If so you could try just using my method and using the zlib compress functions on the stream.


ima747(Posted 2008) [#17]
yea, that was a typo on the savepixmappng line. I'm typing up a quick portable sample now rather that just an example. I think I may just be using readbank and writebank wrong... the documentation is pretty poor, namely the offset paramater I assumed was for the stream but now I think it's for the bank... but that should have been giving me overruns before...


ima747(Posted 2008) [#18]
yea, the offset shouldn't be streampos, it should be 0 because that's the bank offset. Yay for my stupidity + not explicit documentation. it's working now, here's a tryable example

PixmapToSave = LoadPixmap("test.png") ' load a picture


Print "Saving a Pixmap as a stackable PNG"
Stream = WriteStream("tempFile")
OutBank = CreateBank()
SavePixmapPNG(PixmapToSave, OutBank)
WriteInt(Stream, BankSize(OutBank))
WriteBank(OutBank, Stream, 0, BankSize(OutBank))
CloseStream(Stream) ' close file


Print "Loading a stacked PNG and converting to a pixmap"
Stream = ReadStream("tempFile")
Size = ReadInt(Stream)
InBank = CreateBank(Size)
ReadBank(InBank, Stream, 0, Size)
LoadedPixmap = LoadPixmapPNG(InBank) ' <- This is where it all goes wrong...
CloseStream(Stream)



' Display stuff to make sure it worked
ShowImage:TImage = LoadImage(LoadedPixmap, 0) ' turn the pixmap into a TImage so you can see alpha etc.
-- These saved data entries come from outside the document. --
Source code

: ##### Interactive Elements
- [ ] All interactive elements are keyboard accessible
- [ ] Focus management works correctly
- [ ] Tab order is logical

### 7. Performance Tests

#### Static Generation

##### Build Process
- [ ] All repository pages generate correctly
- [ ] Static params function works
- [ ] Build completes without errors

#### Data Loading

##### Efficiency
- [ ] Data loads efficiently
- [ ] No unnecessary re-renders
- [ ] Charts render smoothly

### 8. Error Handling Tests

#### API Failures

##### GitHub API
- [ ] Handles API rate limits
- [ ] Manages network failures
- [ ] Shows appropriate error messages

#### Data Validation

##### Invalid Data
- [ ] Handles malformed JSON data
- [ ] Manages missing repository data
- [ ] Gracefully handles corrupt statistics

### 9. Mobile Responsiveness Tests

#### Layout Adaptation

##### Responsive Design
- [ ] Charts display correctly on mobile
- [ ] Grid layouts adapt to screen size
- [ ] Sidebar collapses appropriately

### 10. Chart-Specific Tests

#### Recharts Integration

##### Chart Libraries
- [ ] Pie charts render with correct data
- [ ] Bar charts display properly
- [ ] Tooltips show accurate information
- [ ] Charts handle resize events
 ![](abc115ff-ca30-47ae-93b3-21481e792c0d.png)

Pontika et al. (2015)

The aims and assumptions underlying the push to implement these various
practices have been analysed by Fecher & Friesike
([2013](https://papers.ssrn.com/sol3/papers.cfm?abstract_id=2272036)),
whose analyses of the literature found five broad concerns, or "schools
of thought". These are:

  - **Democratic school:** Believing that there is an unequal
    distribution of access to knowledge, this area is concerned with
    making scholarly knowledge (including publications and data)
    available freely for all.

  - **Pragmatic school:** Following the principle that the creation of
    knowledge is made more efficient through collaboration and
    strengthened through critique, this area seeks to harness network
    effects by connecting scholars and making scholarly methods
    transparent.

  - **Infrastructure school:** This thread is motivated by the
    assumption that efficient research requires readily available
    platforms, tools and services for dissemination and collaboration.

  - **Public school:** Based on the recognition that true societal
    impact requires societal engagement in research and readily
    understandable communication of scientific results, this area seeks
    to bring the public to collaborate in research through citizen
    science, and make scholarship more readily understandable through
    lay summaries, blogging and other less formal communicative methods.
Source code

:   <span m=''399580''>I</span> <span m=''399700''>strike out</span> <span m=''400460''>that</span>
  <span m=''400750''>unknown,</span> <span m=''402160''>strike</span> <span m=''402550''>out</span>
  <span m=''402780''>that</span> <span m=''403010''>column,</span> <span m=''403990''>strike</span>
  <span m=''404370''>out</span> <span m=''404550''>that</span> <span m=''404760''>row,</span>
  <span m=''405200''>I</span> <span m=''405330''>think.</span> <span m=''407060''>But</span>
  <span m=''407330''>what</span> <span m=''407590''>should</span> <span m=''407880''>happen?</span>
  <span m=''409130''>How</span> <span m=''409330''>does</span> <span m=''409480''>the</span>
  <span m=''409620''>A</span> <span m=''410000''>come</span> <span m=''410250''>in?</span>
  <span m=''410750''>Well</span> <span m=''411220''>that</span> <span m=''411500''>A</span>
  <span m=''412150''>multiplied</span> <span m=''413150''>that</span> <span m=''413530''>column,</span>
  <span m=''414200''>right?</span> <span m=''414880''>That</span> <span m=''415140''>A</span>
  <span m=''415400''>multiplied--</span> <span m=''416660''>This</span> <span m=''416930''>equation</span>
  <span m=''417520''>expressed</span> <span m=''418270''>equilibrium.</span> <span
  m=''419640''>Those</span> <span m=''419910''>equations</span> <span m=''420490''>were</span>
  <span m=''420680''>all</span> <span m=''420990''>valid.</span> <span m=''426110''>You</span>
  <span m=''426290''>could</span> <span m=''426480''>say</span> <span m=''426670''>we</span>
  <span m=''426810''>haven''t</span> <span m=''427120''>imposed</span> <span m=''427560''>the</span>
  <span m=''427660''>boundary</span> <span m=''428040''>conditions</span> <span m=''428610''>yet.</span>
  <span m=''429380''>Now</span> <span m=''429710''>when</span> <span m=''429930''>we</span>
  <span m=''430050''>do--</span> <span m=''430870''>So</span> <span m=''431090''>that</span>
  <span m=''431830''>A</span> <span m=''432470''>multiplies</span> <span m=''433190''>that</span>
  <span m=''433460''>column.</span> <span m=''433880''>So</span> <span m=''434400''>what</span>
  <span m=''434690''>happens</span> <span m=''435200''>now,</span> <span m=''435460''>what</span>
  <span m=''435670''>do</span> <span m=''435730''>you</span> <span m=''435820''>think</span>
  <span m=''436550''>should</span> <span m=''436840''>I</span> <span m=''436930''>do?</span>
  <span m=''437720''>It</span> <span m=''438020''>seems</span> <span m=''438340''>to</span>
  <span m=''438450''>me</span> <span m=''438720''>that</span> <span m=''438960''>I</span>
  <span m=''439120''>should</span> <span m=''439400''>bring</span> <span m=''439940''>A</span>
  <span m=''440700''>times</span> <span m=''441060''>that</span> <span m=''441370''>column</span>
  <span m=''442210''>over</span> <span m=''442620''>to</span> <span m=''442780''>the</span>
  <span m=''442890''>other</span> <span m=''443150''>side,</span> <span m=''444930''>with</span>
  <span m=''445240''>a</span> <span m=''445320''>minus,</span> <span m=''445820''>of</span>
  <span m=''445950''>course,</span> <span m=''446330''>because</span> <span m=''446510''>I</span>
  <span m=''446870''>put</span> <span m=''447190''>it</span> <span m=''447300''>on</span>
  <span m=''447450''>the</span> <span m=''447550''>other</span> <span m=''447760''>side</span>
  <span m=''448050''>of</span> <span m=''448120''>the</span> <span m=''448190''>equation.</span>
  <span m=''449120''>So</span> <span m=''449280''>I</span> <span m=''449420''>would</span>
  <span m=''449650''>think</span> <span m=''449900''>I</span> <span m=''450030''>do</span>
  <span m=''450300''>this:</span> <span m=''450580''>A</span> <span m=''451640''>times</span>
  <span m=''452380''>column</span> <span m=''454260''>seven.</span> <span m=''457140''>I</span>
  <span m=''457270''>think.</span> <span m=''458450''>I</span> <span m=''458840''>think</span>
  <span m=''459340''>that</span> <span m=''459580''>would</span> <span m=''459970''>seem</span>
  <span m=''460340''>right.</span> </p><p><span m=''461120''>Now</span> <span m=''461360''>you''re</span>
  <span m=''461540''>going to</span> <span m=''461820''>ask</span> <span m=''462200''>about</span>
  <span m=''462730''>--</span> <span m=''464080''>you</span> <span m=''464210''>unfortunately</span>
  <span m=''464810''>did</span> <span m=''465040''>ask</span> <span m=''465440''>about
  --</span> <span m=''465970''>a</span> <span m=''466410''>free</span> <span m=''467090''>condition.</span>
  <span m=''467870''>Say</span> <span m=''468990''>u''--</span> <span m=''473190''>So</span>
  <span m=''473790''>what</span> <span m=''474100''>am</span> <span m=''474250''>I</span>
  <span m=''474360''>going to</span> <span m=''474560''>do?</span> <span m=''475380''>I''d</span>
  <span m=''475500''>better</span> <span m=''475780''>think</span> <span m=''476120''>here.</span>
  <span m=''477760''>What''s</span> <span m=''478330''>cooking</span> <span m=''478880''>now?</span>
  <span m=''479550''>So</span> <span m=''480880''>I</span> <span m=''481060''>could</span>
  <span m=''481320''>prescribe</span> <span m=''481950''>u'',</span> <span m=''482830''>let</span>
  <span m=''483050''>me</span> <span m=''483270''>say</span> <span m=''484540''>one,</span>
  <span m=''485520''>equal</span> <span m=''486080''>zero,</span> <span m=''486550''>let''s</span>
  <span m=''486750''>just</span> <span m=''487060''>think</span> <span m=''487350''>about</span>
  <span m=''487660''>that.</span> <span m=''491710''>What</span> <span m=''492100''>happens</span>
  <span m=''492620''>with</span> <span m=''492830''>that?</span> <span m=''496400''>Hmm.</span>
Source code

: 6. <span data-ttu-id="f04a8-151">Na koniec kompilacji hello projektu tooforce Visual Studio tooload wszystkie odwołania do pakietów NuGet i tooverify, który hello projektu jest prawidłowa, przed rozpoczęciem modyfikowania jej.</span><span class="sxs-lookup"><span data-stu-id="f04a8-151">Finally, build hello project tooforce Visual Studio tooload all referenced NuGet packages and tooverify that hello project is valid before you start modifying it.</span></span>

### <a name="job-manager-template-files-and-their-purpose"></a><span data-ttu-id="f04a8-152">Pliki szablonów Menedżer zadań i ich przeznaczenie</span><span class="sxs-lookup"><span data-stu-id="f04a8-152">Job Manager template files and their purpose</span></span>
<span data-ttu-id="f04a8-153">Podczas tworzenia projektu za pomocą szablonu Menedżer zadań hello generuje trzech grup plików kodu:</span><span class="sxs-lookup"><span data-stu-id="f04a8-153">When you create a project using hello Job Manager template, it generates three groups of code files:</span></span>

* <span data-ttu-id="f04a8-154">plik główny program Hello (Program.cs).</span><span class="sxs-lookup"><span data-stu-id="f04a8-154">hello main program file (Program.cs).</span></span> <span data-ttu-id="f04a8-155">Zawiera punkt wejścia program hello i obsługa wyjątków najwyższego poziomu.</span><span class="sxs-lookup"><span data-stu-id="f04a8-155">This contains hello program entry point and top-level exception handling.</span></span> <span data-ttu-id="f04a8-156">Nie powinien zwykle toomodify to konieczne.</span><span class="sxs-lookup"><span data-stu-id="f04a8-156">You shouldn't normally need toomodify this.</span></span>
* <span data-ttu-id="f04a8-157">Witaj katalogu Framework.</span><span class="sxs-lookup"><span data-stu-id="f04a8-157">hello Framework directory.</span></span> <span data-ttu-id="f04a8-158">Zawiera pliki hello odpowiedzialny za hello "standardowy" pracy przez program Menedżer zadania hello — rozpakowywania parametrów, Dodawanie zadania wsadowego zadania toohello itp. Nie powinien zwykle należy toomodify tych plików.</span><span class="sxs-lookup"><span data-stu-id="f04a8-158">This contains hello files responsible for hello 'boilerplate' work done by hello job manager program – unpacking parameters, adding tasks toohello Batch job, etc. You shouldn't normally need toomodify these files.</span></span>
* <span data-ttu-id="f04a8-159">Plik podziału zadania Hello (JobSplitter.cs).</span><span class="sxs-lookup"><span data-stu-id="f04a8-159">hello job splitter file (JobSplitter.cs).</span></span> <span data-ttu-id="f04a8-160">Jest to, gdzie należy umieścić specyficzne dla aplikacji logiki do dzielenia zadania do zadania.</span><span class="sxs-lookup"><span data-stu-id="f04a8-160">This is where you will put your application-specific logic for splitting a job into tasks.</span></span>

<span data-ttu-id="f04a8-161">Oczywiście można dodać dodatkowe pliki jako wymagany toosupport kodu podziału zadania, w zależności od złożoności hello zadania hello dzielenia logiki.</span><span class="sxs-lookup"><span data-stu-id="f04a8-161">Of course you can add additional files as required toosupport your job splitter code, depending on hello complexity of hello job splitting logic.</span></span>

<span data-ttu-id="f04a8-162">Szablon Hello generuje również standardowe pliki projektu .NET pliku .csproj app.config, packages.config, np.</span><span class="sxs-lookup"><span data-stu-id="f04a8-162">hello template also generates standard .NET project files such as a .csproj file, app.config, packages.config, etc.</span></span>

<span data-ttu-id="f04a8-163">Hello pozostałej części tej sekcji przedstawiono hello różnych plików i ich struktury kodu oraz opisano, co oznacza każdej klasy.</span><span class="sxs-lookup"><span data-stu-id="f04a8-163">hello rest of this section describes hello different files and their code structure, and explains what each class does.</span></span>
Graphics(1024,768,32,85,1)

Cls
SetBlend(ALPHABLEND)
While Not KeyHit(KEY_Escape)
	Cls
	DrawImage(ShowImage, 0, 0)
	Flip()
Wend



Thank you all for your help on this, it was very much appreciated.

To load multiple pictures you can just use ResizeBank after each images is fully loaded so you don't need to make a new bank every time if it's all in a loop. Or (like I will be doing in my game) you can hand the stream off to a loading function that loads each image, and other associated header/footer info before or after the png (position, rotation, scale, hit points whatever)

Additionally just use the other load/save pixmap functions for other graphics formats if png's arn't good for your game.